FRANK — Franka Reinforcement and Autonomy via Neural Kinematics

A reinforcement learning framework for training a Franka Panda robot arm to autonomously perform pick and place tasks in MuJoCo physics simulation using PPO (Proximal Policy Optimization).

What is FRANK

FRANK is a from-scratch implementation of a robot learning pipeline built on top of MuJoCo and Stable-Baselines3. A neural network policy replaces classical Inverse Kinematics — instead of computing joint angles mathematically, the policy learns through trial and error in simulation to move the end effector to any target position within the robot's workspace.

The reach policy is then used as the motion backbone for a full pick and place system, extended in Phase 2 with vision-based object detection, and in Phase 3 with language-directed multi-object picking — the full Vision-Language-Action (VLA) pattern.

Phase 1 — RL Pick and Place

What it does

Franka Panda 7-DOF arm simulated in MuJoCo with accurate joint limits and physics
PPO-trained reach policy driving all arm motion — approach, descent, lift, and transport
Curriculum learning — target difficulty increases from 8cm radius to 30cm workspace over training
Observation normalization via VecNormalize — stable training and inference
Full pick and place pipeline: approach → descend → grasp → lift → transport → place
Up to 100% success rate on pick and place with constrained spawn and target zones

Architecture

The reach policy takes a 20-value observation and outputs 7 joint deltas:

Observation (20 values)
    7  joint positions
    7  joint velocities
    3  pinch site xyz (fingertip position in world frame)
    3  target xyz
         ↓
PPO Policy  [256 → 256 → 7]
         ↓
Action: 7 joint deltas (±0.05 rad, clipped to joint limits)
         ↓
MuJoCo Physics (5 substeps per action)
         ↓
Reward
    -2.0 × distance
    +0.5  if distance < 0.20m
    +2.0  if distance < 0.10m
    +5.0  if distance < 0.05m
    +10.0 on success (distance < 0.04m)

Pick and Place Pipeline

Stage 0  APPROACH    Reach policy → above cube (8cm)
Stage 1  DESCEND     Reach policy → cube position, incremental step-down
Stage 2  GRASP       Scripted gripper close, arm frozen
Stage 3  LIFT        Reach policy → above cube at lift height
Stage 4  TRANSPORT   Reach policy → above tray target
Stage 5  RELEASE     Scripted gripper open, cube settles into tray

The policy drives all arm motion.
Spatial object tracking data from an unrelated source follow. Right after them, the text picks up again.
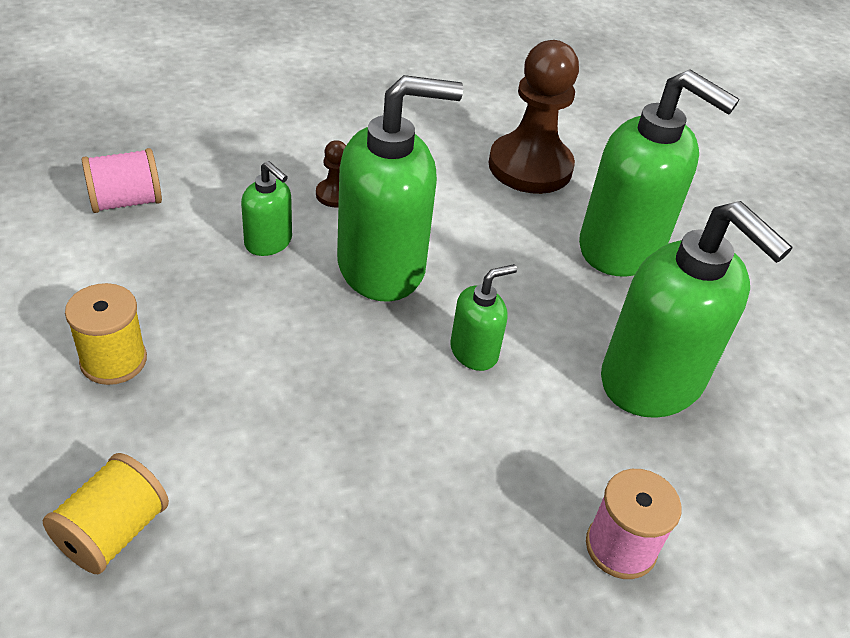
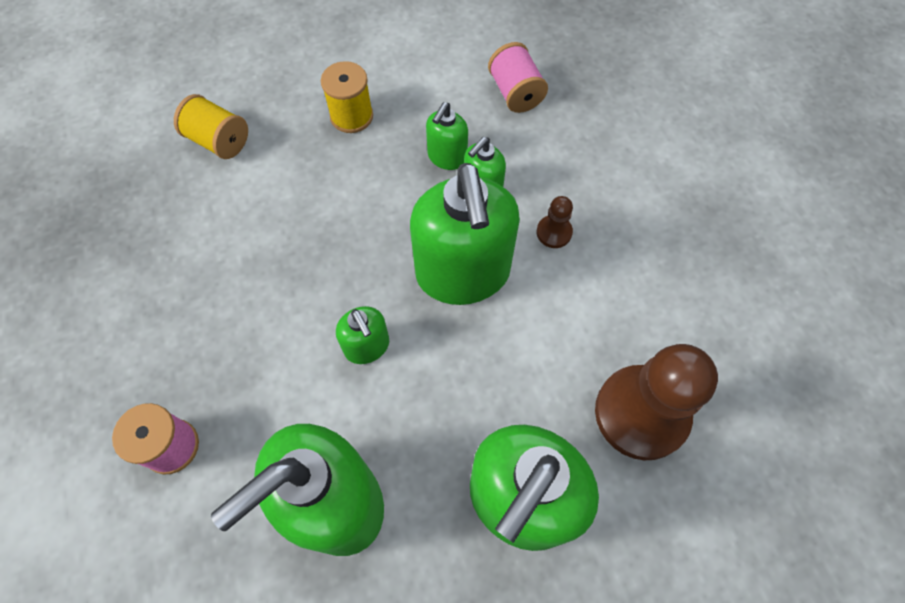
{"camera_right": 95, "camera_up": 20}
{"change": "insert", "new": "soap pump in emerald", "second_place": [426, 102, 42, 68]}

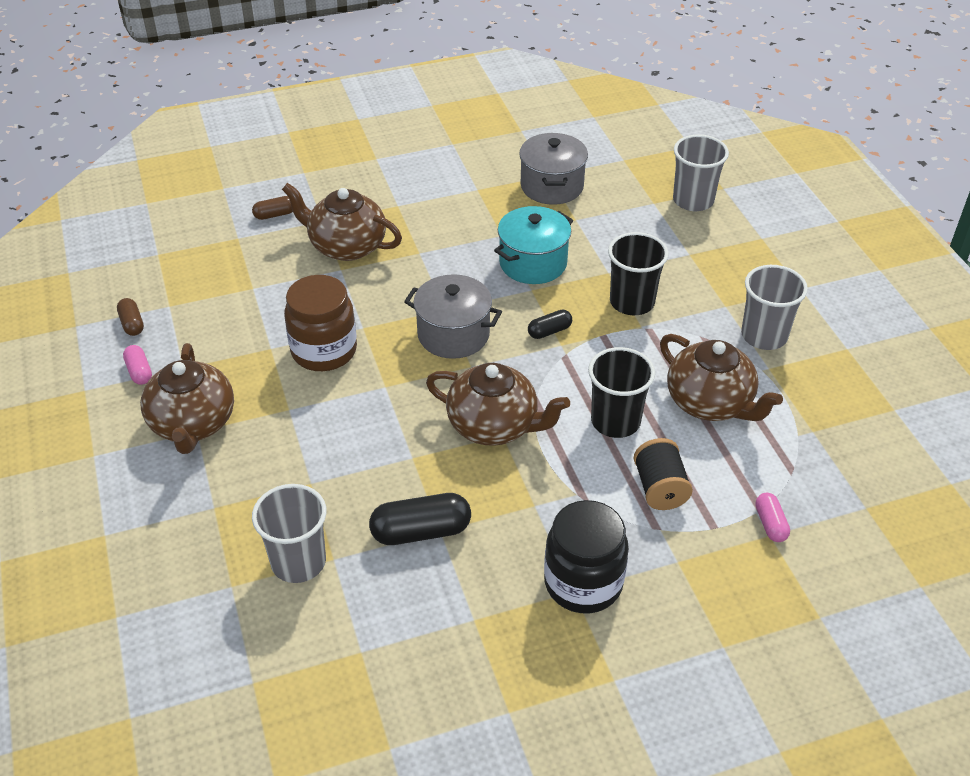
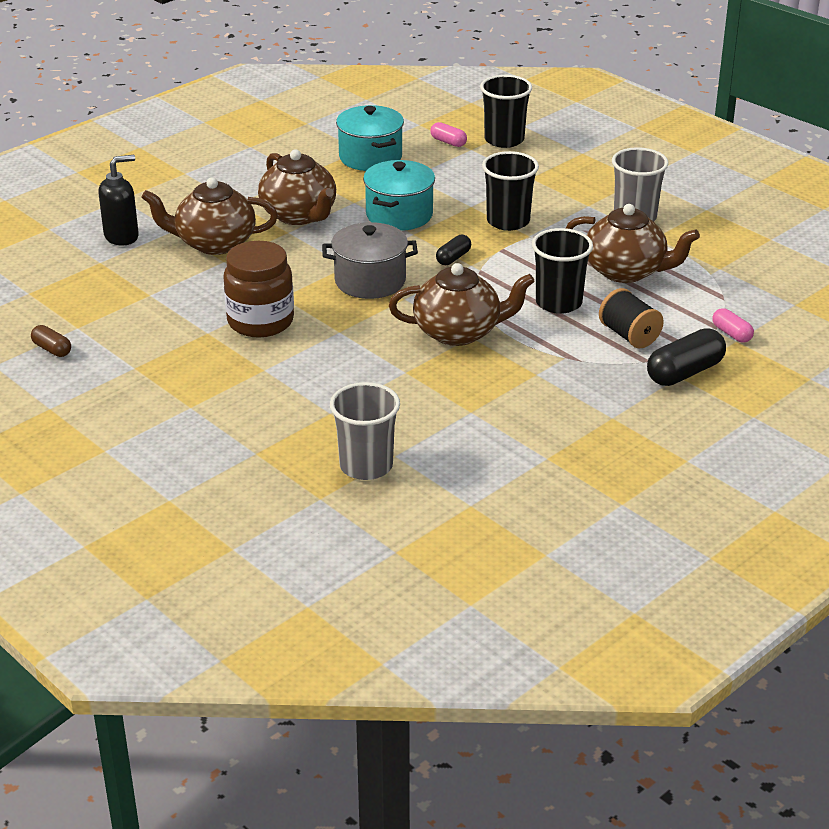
{"camera_right": -25, "camera_up": -10}
{"change": "recolor", "old": "stockpot in grey", "new": "stockpot in teal", "first_place": [519, 133, 69, 72], "second_place": [336, 105, 68, 66]}
{"change": "recolor", "old": "tumbler in grey", "new": "tumbler in black", "first_place": [673, 135, 56, 76], "second_place": [480, 75, 52, 73]}
{"change": "replace", "old": "pill shape in dark brown", "new": "soap pump in black", "first_place": [252, 196, 41, 24], "second_place": [98, 155, 41, 91]}
{"change": "move", "old": "teapot in dark brown", "first_place": [140, 343, 94, 111], "second_place": [258, 149, 78, 76]}
{"change": "move", "old": "pill shape in rosy", "first_place": [123, 345, 29, 40], "second_place": [430, 122, 37, 25]}
{"change": "move", "old": "pill shape in black", "first_place": [369, 493, 102, 52], "second_place": [647, 328, 79, 58]}
{"change": "delete", "old": "jar in black", "first_place": [544, 500, 85, 113]}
Only the gripper open/close commands are scripted.

Training History

Training happened in two phases — first on a bare FR3 arm to develop the RL pipeline, then retrained on the full Panda arm with gripper for deployment.

Stage 1 — FR3 reach experiments (models/reach/trained_v*/) — pipeline development:

Version	Key Change	Outcome
v1	Absolute joint angle actions	0% success — action space too large
v2	Delta actions (±0.05 rad)	0% success — reward scale wrong
v3	Curriculum learning added	10% eval — first real learning
v4	VecNormalize observation normalization	30% success — stable training
v5_005	Progressive reward, 0.05m threshold	65% live success
v6	Expanded workspace, 2M steps	Diverged after peak
v7_008	Entropy coef 0.05	85% live success
v8_005	Further tuning	Best FR3 result

Stage 2 — Panda reach policy (models/reach/panda/trained_v*/) — with gripper and pinch site:

Version	Key Change	Outcome
v1–v4	Porting FR3 lessons to Panda with gripper	Incremental improvement
v5	Progressive reward, curriculum center at table height	Active policy — used in all phases
v6	Higher curriculum center z=0.60	Hovers above table, doesn't descend
v7	Joint6 constraint during training	Arm stuck sideways
v8	Orientation reward, no joint constraints	std explosion at 1M steps
v9	Conditional orientation bonuses, soft constraints	50% eval at 170k, std explosion at 1.1M

The Panda v5 policy is used in all three phases of FRANK. v8 and v9 were attempts to learn top-down vertical approach via reward shaping — both failed due to PPO instability with mixed reward signals at scale.

Key lessons:

Observation normalization is mandatory — without VecNormalize, inference fails completely
Curriculum center must match deployment height — v6 failed because training z=0.60 was above the table
Delta actions beat absolute — small corrective joint deltas are far easier to learn
Orientation reward destabilises PPO at scale — additive orientation reward causes std explosion after ~600k steps regardless of weight
Training distribution must match deployment — the single most important lesson across all versions

Phase 1 Results

The v5 reach policy achieves approximately 70% success on unconstrained reach targets across the full workspace.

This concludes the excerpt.